Once you find the line with "vfov_deg: 89.9" in the entries below, return exactly every line from it through the line with "f_number: 16".

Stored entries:
======
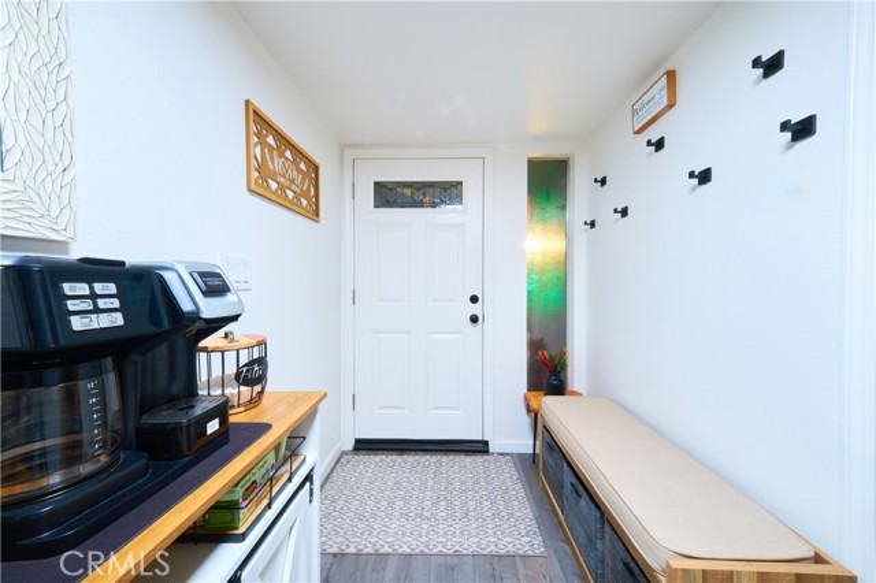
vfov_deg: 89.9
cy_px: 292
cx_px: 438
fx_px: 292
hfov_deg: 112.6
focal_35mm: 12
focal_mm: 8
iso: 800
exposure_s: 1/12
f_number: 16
======
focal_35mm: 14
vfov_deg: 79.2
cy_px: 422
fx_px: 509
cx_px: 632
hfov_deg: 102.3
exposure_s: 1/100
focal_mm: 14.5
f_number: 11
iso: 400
======
**OUTPUT OF THE TASK:**
vfov_deg: 89.9
cy_px: 292
cx_px: 438
fx_px: 292
hfov_deg: 112.6
focal_35mm: 12
focal_mm: 8
iso: 800
exposure_s: 1/12
f_number: 16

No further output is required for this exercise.